The Supreme Court Ruling On Gay Marriage Is On The Right Side Of History

by Leigh Anderson
Originally Published: 

Today the Supreme Court ruled in favor of gay marriage, and those basic rights belong to everyone, as the arc of history bends towards justice. Justice Kennedy, writing for the majority:

“No union is more profound than marriage, for it embodies the highest ideals of love, fidelity, devotion, sacrifice, and family. In forming a marital union, two people become something greater than once they were. As some of the petitioners in these cases demonstrate, marriage embodies a love that may endure even past death. It would misunderstand these men and women to say they disrespect the idea of marriage. Their plea is that they do respect it, respect it so deeply that they seek to find its fulfillment for themselves. Their hope is not to be condemned to live in loneliness, excluded from one of civilization’s oldest institutions. They ask for equal dignity in the eyes of the law. The Constitution grants them that right.”
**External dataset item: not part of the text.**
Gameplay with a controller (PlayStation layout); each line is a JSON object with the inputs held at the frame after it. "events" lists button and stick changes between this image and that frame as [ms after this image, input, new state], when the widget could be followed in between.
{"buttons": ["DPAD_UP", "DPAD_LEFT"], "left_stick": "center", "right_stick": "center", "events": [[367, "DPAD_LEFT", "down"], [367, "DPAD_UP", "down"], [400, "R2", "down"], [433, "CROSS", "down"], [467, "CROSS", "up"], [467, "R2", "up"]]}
My own marriage has brought me more comfort and satisfaction than any other thing I’ve done. In choosing my husband as a life partner, we have become something greater, together, than we once were, alone. But that is largely because we have taken a place in a community that values and supports marriage. We have comfort and support and social standing as a lawfully married couple. I am proud to introduce him as my husband, to be publicly and legally obligated to him, as he is to me. No one questioned this at the births of our children, when we enrolled them in school or during the already-too-many times we’ve helped each through medical crises. Our estate will be settled in a predictable way. The community lifts and carries us over all of a family’s milestones, transitions, celebrations and griefs, large to small. This is our great privilege.

As I was writing this, the news came in that a dear friend’s wife of 30 years has died. He nursed her through her final illness, and now she is gone. Even through our tears, we know what to do now: Can we help? Call the synagogue or the funeral home? Call our mutual friends? When is the service, where is the shiva? For a heterosexual couple, the mechanisms for handling the logistics of death and mourning are in place, just as they are for the other profound moments of life. To deny gay couples those mechanisms is to deprive them of the support of their community and the larger community at large—their country. As of today, the country has included its same-sex citizens in this web of support, both social and legal, that has been denied to them too long. I am profoundly proud of the institution of marriage today, and proud of my country.

President Obama said in his speech today, “This victory is a ruling for America.” It is. Too many vulnerable people have been left out in the cold, unprotected by the wider community. This is one more step towards a more humane America, one that doesn’t privilege one group at the expense of another.

As of today, thank God, that isn’t possible anymore, at least on this subject. For my gay friends: I will be proud to dance at your weddings. Let the jokes begin.